There is also the problem, for me, that the f word is used a lot. Pamela Redmond Satran summed up my feelings on this word best in her book How Not to Act Old "It wasn’t spoken, it wasn’t written, you didn’t hear it on TV or in the lyrics of songs. It wasn’t used as a curse, not even by adults who had been drinking when they didn’t think the kids were listening." (I'd link to her site, but it does, in fact, use the word.)

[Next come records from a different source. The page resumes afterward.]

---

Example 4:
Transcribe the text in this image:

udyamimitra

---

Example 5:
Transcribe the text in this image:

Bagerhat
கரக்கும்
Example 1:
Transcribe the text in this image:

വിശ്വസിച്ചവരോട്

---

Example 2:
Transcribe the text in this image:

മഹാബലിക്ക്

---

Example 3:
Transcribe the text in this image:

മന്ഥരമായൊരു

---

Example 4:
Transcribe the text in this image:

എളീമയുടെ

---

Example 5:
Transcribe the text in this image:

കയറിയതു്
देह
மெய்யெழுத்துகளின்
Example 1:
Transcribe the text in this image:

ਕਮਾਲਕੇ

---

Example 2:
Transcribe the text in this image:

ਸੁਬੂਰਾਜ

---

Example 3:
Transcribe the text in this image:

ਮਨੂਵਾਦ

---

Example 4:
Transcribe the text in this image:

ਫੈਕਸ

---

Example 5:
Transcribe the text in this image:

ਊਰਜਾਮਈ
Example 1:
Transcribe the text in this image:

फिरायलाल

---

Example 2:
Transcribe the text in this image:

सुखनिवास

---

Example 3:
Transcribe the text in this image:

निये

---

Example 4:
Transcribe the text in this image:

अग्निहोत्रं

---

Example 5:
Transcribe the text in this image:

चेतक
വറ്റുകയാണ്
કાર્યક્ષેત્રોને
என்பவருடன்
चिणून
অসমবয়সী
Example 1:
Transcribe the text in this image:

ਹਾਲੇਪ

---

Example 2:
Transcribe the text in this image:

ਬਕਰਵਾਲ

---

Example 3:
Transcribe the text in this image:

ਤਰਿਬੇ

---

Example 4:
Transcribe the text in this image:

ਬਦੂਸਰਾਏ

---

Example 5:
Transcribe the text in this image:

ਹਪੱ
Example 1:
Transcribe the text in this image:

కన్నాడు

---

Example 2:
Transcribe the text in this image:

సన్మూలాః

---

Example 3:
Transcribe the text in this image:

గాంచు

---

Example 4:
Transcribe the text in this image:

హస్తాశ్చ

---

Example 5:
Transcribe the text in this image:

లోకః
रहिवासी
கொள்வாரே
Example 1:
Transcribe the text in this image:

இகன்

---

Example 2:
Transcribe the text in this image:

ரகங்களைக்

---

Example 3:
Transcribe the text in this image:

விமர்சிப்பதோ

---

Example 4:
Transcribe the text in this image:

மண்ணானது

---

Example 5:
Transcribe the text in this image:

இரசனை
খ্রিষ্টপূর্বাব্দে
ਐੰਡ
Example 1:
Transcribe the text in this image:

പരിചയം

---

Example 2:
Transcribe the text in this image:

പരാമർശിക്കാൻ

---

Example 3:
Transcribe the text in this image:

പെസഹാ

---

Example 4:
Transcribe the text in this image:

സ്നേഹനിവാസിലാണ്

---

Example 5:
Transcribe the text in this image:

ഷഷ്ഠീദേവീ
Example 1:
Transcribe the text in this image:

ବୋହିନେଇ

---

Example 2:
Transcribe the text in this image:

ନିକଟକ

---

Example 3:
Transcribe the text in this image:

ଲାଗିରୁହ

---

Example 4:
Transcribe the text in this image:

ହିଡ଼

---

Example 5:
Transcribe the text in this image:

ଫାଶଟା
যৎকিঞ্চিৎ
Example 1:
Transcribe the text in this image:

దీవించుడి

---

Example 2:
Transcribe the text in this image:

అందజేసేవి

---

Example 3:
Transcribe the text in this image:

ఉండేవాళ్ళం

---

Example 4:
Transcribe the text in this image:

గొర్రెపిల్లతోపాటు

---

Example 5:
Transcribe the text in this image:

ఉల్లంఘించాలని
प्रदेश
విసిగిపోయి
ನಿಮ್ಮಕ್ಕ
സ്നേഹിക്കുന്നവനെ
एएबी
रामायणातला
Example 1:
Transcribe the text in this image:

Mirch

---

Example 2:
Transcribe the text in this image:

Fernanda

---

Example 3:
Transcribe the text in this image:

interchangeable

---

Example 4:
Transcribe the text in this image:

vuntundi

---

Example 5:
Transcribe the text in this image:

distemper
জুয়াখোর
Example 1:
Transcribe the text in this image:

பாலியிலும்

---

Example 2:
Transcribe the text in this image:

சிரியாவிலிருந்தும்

I will buy this book because it is an important depiction of a defining event, told in a masterful way. But I will always have reservations about handing it to students because of the language. I know that it is used because it adds to the realism of the story, but it will still bother me.

Tuesday, October 06, 2009

Macindaw on the Line

No, no. That's conflating what I read. John Flanagan's The Seige of Macindaw, book 6 of The Ranger's Apprentice series, rather took over my life for about four days. It rarely takes me that long to read anything, but I didn't want to rush it. Will would love to settle into his job protecting a fief as a ranger, but when Keren, a traitorous knight, takes over Castle Macindaw and holds Alyss hostage in a tower, he gathers his forces to take back the area. Grossly undermanned, Will, Horace, and the Malcolm the "sorcerer" put clever battle strategies in place in order to accomplish this. Their tactical finaglings are fascinating, and the romance between Alyss and Will is wonderful-- they never see each other, so it won't gross out the boys! There are some wonderful moments in the book-- Will, Trobar and Shadow the dog; Horace getting the upper hand; John Buttle coming to a well deserved end. There is some violence, but it is justified and never gratuitous. I can't wait for Erak's Ransom.

Read Fred Bowen's Off the Rim, published by Peachtree. Unfortunately, my copy has the orange cover, which really does make the students less likely to pick it up. The new covers are MUCH better. The All Star Sports Stories do not appear to be connected, but there are 12 of them, and are well worth purchasing for elementary or middle school. While short, they each seem to cover some historical aspect of basketball within the context of modern (circa 1998) times. Off the Rim discussed women's half court basketball, and the mother of a talented girl player helps a boy with his defensive game. Just the right length for reluctant readers at 100 pages, this includes historical information and pictures of real players at the back.

In On the Line, Marcus is a good basketball player, but has trouble with free throws. The custodian at his father's school shows him how to throw underhanded (a "granny" throw"), which helps improve his accuracy, but looks stupid. The theme of improving one's game with the help of unlikely adults continues, and I really enjoyed that!

If your Matt Christopher collection is looking worn out, I would definitely invest in these. As I said, the unfortunate covers led even me not to read them, but now that I have I will be recommending them heavily. An interesting biography of Mr. Bowen appears here.